AUFGABENSTELLUNG -> Liste sämtliche Ausdrücke auf, die im Text über rechten Terrorismus in deutschen Anführungszeichen („…“) stehen.

TEXTBLOCK ->
════════

Rechter Terrorismus?

Einige Gedanken über Nazis und Gewalt – auch am Untermain

(veröffentlicht ursprünglich 2012 auf kommunal.blogsport.de)

Neun Menschen mit Migrationshintergrund und eine Polizeibeamtin sind ermordet worden. Getötet durch eine Gruppe, die sich Nationalsozialisti­scher Unter­grund (NSU) nennt. Reflexartig distanzierte sich das „gute“ Deutschland, sprach von „neuer Qualität“, von rechtsextremem Terroris­mus, von der „Braunen Armee Fraktion“ – was eine Gleichsetzung bein­haltet, die bei aller notwendigen und längst geleisteten Kritik die ehema­lige Rote Armee Fraktion nicht verdient hat.

Ja, es gibt Nazi-Terror. Aber ist er wirklich neu? Und ist die Gewalt als politisches Mittel tatsächlich eine besondere Qualität in extrem rechten Kreisen? Weder noch.

════════

DATENSÄTZE ->
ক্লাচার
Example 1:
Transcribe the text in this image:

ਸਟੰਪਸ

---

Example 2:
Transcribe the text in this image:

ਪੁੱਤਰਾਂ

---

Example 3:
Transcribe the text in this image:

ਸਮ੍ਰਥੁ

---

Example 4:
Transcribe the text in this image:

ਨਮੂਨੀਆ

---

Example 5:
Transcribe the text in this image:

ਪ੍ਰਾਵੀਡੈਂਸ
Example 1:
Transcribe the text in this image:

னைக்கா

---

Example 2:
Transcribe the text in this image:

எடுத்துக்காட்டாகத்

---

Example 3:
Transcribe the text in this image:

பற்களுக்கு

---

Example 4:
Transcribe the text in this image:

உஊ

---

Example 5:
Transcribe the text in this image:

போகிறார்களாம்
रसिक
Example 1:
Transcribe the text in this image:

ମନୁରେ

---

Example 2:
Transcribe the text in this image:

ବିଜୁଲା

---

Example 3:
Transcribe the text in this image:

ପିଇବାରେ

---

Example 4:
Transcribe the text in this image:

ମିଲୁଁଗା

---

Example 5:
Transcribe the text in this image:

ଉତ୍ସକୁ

════════

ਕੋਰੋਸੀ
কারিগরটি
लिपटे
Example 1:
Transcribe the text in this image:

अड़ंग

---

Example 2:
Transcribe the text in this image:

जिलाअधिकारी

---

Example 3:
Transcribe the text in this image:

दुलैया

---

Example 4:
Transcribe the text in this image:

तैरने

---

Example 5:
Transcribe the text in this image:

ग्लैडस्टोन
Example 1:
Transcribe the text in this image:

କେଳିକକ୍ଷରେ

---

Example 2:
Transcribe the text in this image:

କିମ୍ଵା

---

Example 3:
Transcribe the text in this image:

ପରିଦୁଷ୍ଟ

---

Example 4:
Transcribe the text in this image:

════════

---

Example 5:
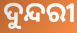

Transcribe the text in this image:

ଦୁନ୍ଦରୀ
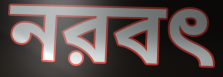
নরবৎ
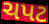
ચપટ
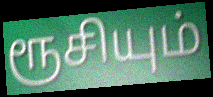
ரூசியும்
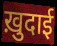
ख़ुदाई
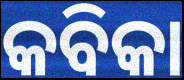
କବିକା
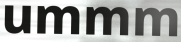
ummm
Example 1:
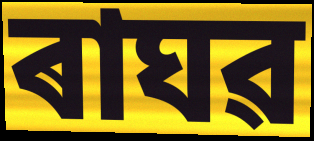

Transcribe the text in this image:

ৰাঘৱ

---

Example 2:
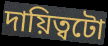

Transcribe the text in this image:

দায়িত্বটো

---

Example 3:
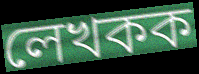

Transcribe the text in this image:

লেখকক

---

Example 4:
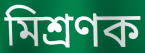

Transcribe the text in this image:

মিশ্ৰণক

════════

LÖSUNG ->
- gute
- neuer Qualität
- Braunen Armee Fraktion